Someone with better knowledge of those specific drivers can probably suggest what kind of hardware it is looking for. It is extremely likely that something in your carrier board lane routing has changed, or a hardware setup address has changed, and that as a result the device tree has a fragment which is no longer valid.

Hello,
Is there a real person with better knowledge available to answer this question as linuxdev suggested please ?
Thank you

Are you able to test this on NV devkit instead of your board?

We don’t know you or your board.
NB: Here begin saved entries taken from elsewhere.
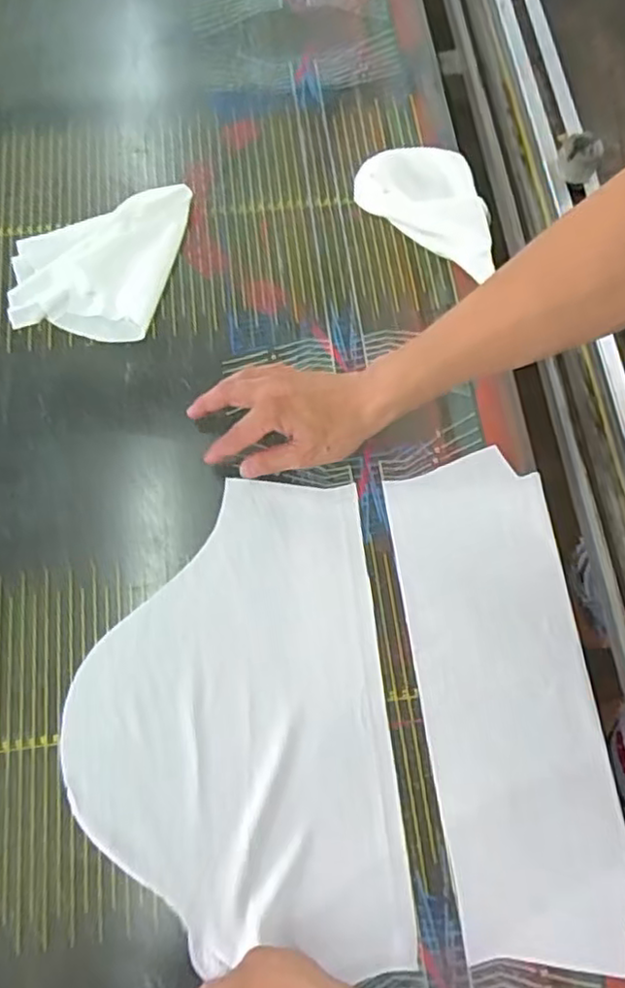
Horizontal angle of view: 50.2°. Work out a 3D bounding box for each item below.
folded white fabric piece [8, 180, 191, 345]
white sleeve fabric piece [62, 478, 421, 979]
[{"bbox_3d":[-0.212,-0.233,0.654,0.150,0.028,0.164,8,72,3],"label":"folded white fabric piece"},{"bbox_3d":[-0.065,0.172,0.534,0.248,0.010,0.358,-5,71,-3],"label":"white sleeve fabric piece"}]

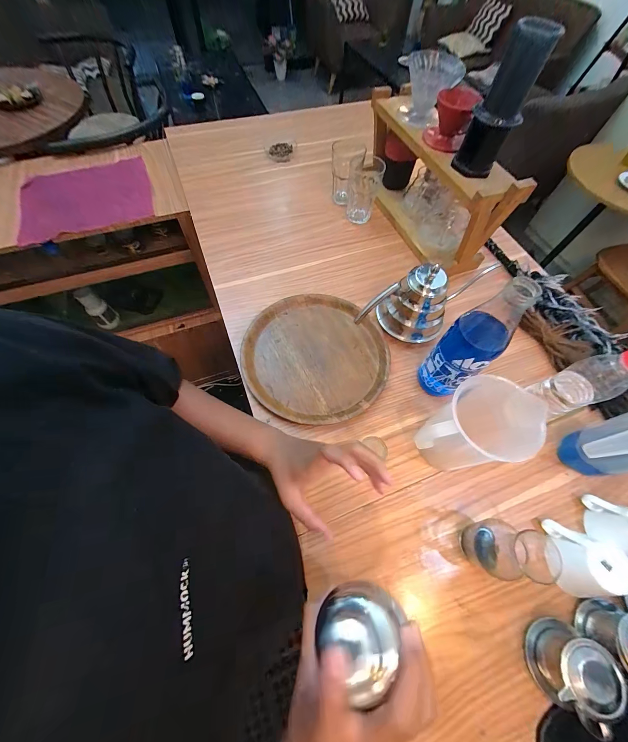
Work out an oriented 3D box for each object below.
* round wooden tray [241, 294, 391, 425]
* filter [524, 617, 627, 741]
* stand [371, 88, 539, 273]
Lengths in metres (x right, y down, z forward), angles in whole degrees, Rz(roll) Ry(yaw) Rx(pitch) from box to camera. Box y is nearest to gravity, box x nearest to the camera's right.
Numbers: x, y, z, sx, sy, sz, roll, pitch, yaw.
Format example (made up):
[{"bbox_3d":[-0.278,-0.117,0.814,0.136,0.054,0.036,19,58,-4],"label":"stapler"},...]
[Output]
[{"bbox_3d":[0.005,-0.035,0.594,0.283,0.022,0.286,1,62,-2],"label":"round wooden tray"},{"bbox_3d":[0.336,0.383,0.371,0.075,0.064,0.089,37,68,13],"label":"filter"},{"bbox_3d":[0.270,-0.457,0.700,0.143,0.222,0.434,-23,65,-14],"label":"stand"}]

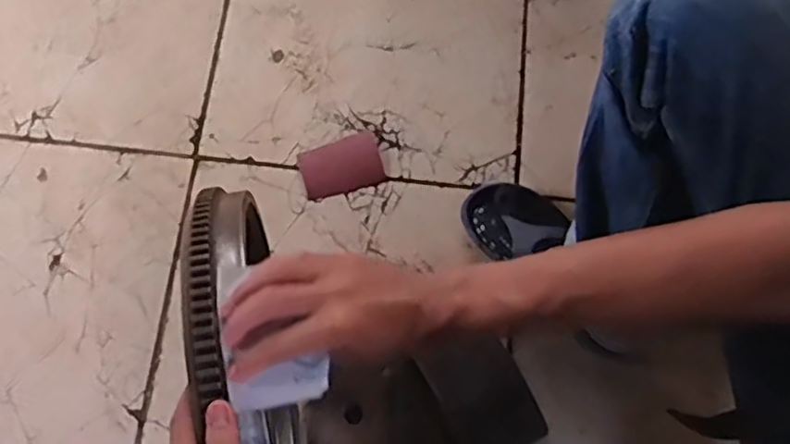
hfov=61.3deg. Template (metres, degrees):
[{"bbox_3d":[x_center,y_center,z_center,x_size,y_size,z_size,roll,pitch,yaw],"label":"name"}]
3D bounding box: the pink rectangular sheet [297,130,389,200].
[{"bbox_3d":[-0.067,-0.071,0.838,0.101,0.004,0.071,-19,74,-7],"label":"pink rectangular sheet"}]

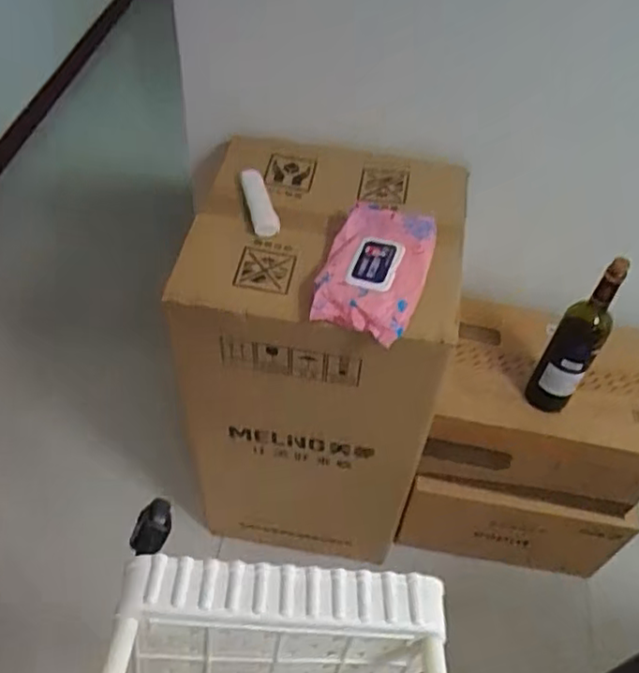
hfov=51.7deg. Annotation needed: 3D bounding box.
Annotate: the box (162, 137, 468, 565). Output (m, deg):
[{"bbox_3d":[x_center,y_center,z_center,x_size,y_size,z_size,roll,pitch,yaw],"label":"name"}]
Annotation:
[{"bbox_3d":[-0.009,0.052,1.219,0.426,0.747,0.391,8,51,2],"label":"box"}]

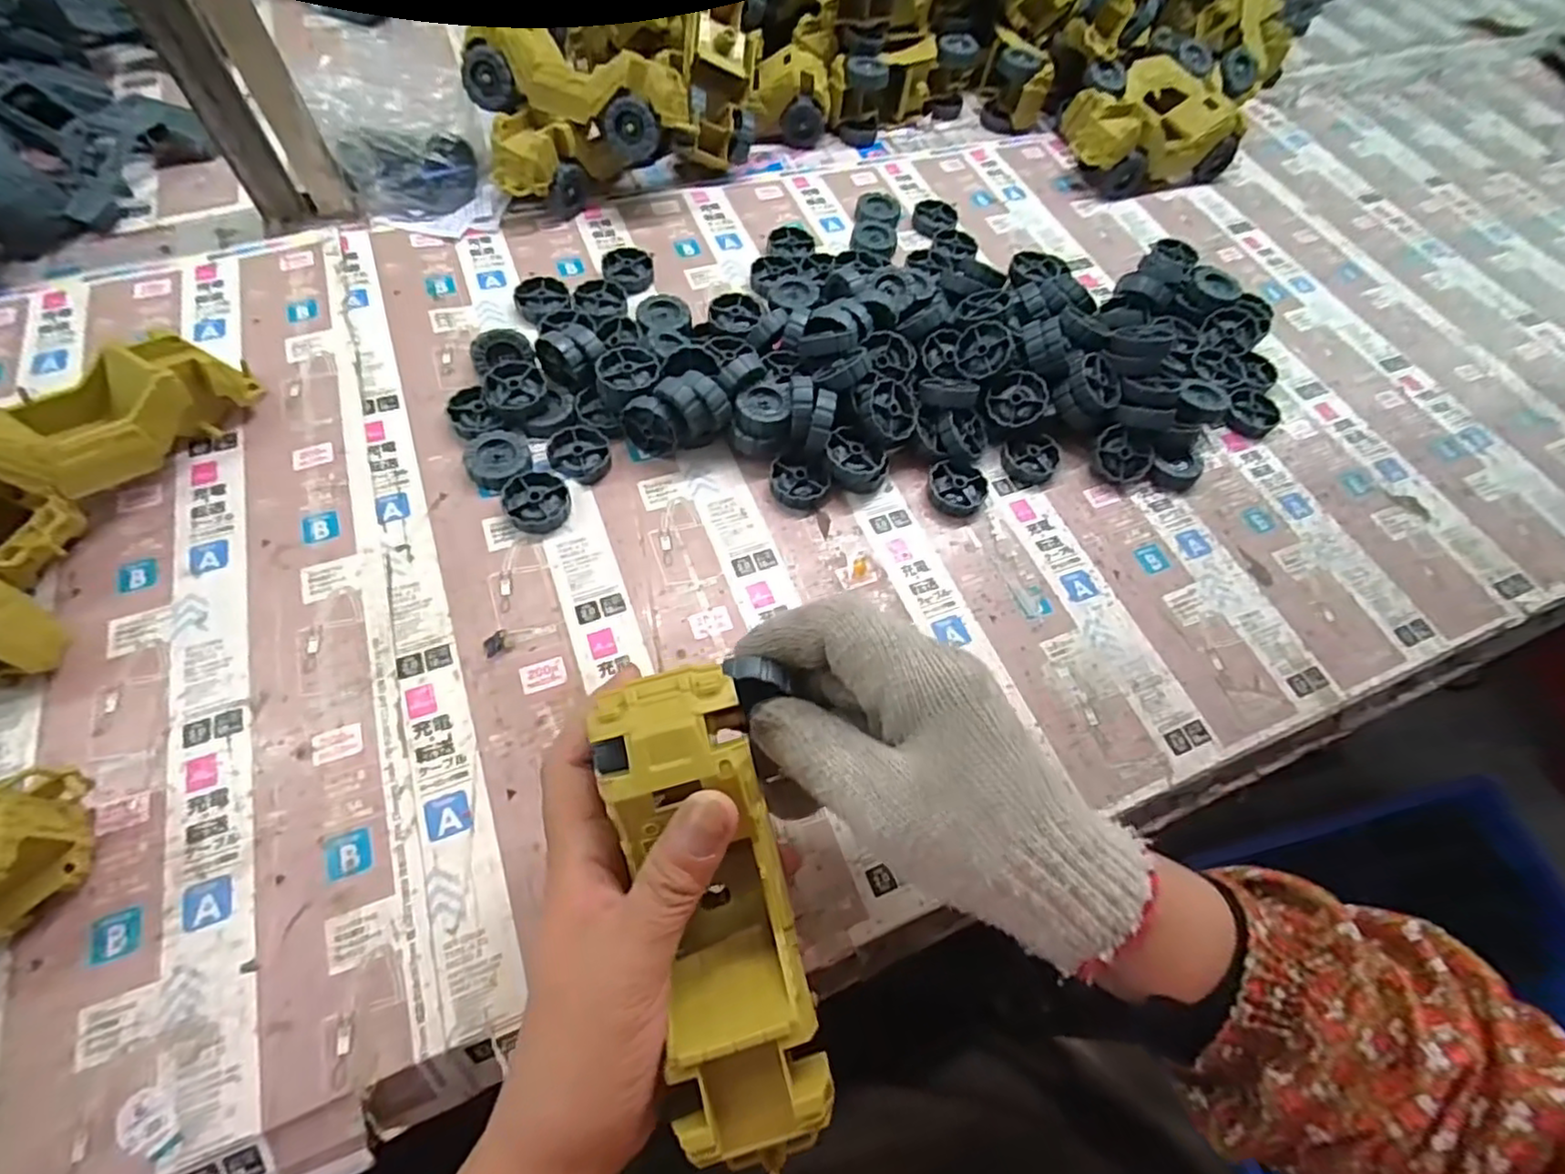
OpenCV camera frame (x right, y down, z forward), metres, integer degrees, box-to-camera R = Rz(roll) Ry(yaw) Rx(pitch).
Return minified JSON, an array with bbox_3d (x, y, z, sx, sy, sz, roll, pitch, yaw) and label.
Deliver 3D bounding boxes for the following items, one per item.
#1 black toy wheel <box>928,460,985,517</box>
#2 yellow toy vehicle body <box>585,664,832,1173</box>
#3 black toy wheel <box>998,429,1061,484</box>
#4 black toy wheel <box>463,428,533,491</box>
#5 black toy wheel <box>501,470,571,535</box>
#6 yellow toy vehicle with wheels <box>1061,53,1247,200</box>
[{"bbox_3d":[0.115,-0.065,0.444,0.037,0.010,0.036,9,63,2],"label":"black toy wheel"},{"bbox_3d":[-0.023,0.117,0.243,0.052,0.046,0.170,-14,84,-10],"label":"yellow toy vehicle body"},{"bbox_3d":[0.172,-0.090,0.463,0.042,0.010,0.037,-36,70,-19],"label":"black toy wheel"},{"bbox_3d":[-0.176,-0.080,0.418,0.038,0.011,0.040,1,63,-2],"label":"black toy wheel"},{"bbox_3d":[-0.149,-0.051,0.407,0.038,0.010,0.041,1,63,-2],"label":"black toy wheel"},{"bbox_3d":[0.339,-0.432,0.629,0.153,0.059,0.110,-12,64,-11],"label":"yellow toy vehicle with wheels"}]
It would be better clarifying if this is defective module on NV devkit first.

Hello,
The module is not defective, there is no issue with jetpack 5 on our custom board.

I did the test on nvidia devkit with a 64GB module and jetpack 4.6.4, there was no issue.

I did again the test on our board with 64GB module and jetpack 4.6.4:

  • I removed all modules except nvgpu.ko → still have the issue
  • I removed nvgpu.ko → no more issue
  • If I load nvgpu.ko manually after boot → no issue as you can see in the attached logs

Please let me know if you have any idea on how to fix this.
Thank you
dmesg-manual-load.txt (48.5 KB)

I did the test on nvidia devkit with a 64GB module and jetpack 4.6.4, there was no issue.

Then could you clarify what is the software difference when it runs on your board and when it runs on custom board?

Hello,
We solved the problem thank you, there was an issue with our custom dts. Some parts of plugin-manager were missing (gpu-64gb-disable-l3).

This topic was automatically closed 14 days after the last reply. New replies are no longer allowed.